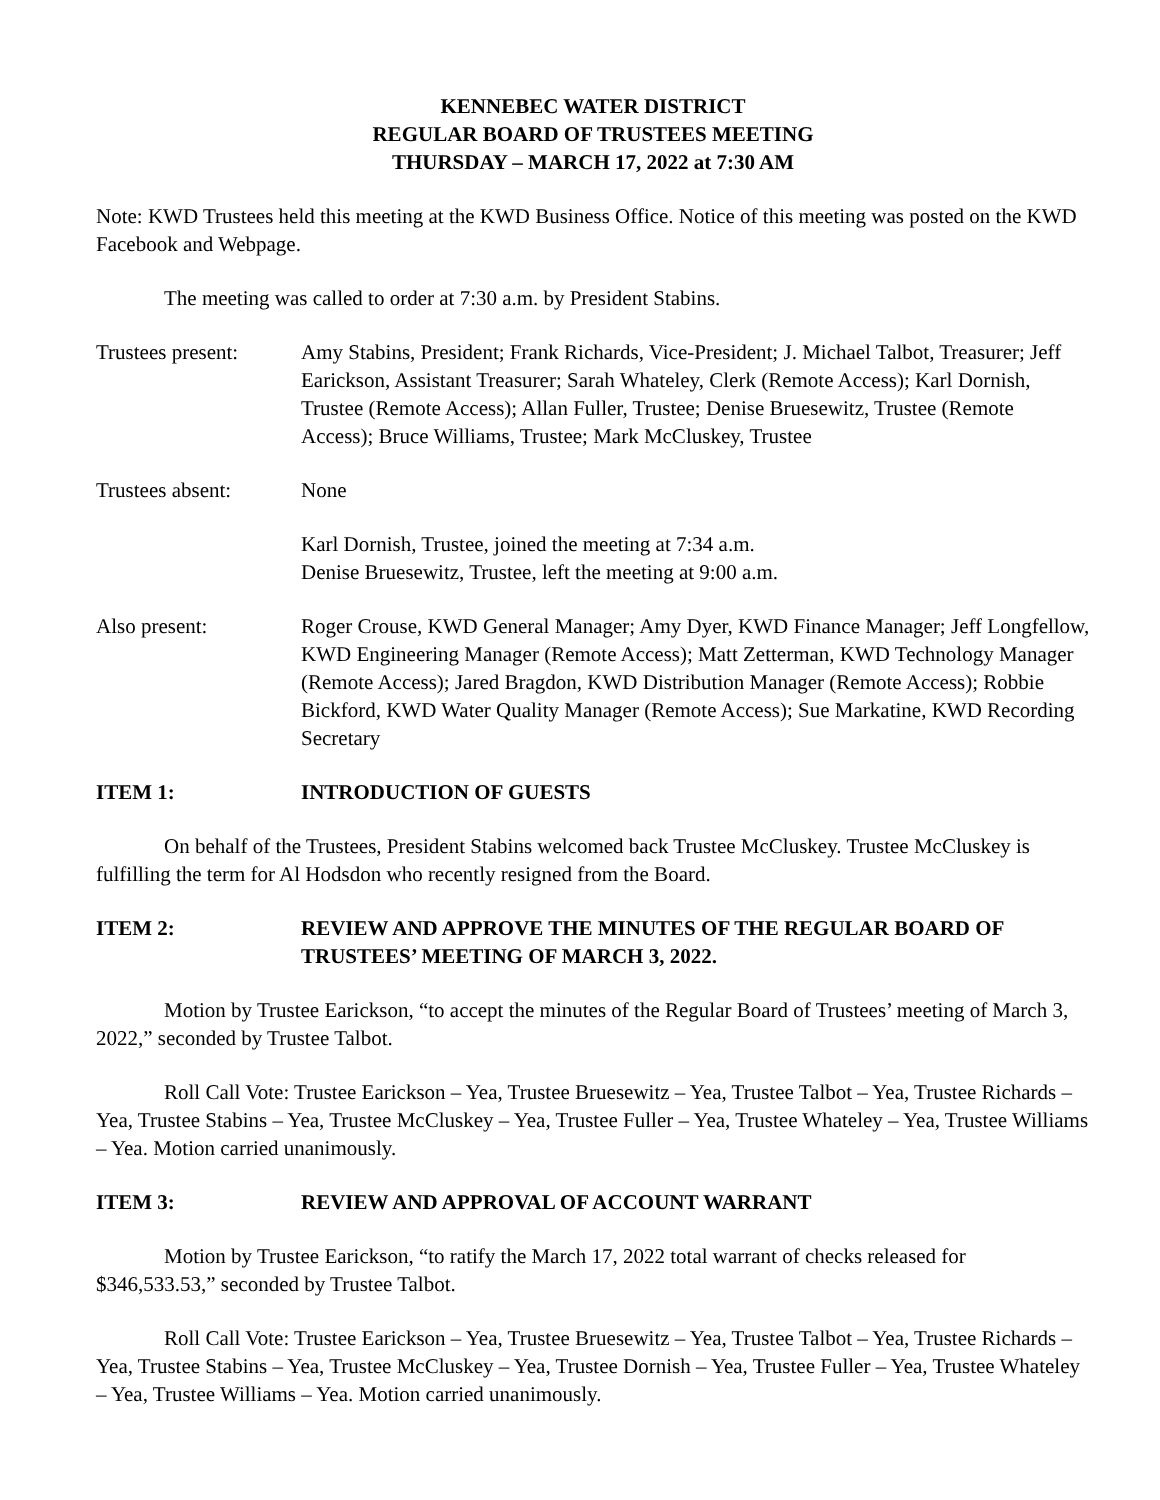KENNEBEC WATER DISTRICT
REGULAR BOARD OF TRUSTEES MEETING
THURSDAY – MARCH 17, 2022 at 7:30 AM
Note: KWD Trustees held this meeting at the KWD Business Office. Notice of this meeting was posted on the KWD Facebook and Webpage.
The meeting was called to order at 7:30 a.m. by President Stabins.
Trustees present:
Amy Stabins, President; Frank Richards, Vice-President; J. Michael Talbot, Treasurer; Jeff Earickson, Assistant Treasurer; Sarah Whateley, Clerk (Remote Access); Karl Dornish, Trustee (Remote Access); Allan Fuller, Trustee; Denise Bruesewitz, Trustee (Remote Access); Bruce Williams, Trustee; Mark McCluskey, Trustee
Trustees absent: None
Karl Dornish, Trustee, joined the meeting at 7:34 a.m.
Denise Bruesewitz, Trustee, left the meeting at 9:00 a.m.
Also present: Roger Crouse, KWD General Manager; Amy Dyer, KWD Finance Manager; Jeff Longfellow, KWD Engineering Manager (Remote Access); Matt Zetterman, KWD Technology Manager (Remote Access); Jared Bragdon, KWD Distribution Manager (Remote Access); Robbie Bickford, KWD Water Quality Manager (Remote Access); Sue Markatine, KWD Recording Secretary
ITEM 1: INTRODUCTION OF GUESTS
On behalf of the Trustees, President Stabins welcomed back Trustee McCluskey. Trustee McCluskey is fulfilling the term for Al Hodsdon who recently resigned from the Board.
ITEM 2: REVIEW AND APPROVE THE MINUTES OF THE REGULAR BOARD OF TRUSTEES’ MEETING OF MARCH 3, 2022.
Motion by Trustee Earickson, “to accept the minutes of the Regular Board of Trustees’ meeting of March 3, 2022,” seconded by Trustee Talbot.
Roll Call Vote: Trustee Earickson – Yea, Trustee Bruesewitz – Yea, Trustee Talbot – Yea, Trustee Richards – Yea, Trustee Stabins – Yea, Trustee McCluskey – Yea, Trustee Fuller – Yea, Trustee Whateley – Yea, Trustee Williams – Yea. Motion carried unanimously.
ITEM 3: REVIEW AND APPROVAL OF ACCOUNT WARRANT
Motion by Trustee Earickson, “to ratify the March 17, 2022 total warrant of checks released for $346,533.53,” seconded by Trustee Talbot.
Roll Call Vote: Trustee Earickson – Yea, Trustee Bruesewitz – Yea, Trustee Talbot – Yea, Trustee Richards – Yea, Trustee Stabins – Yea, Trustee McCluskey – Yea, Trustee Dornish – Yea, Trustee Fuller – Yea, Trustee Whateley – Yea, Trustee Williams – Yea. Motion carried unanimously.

☆ ☆ ☆ ☆

| WHAT TO DO |
When you reach the line holding "ITEM 2: REVIEW" in the records above, begin reproducing exactly, stop after the line holding "accept the minutes", and output nothing else.

| RESPONSE |
ITEM 2: REVIEW AND APPROVE THE MINUTES OF THE REGULAR BOARD OF TRUSTEES’ MEETING OF MARCH 3, 2022.
Motion by Trustee Earickson, “to accept the minutes of the Regular Board of Trustees’ meeting of March 3, 2022,” seconded by Trustee Talbot.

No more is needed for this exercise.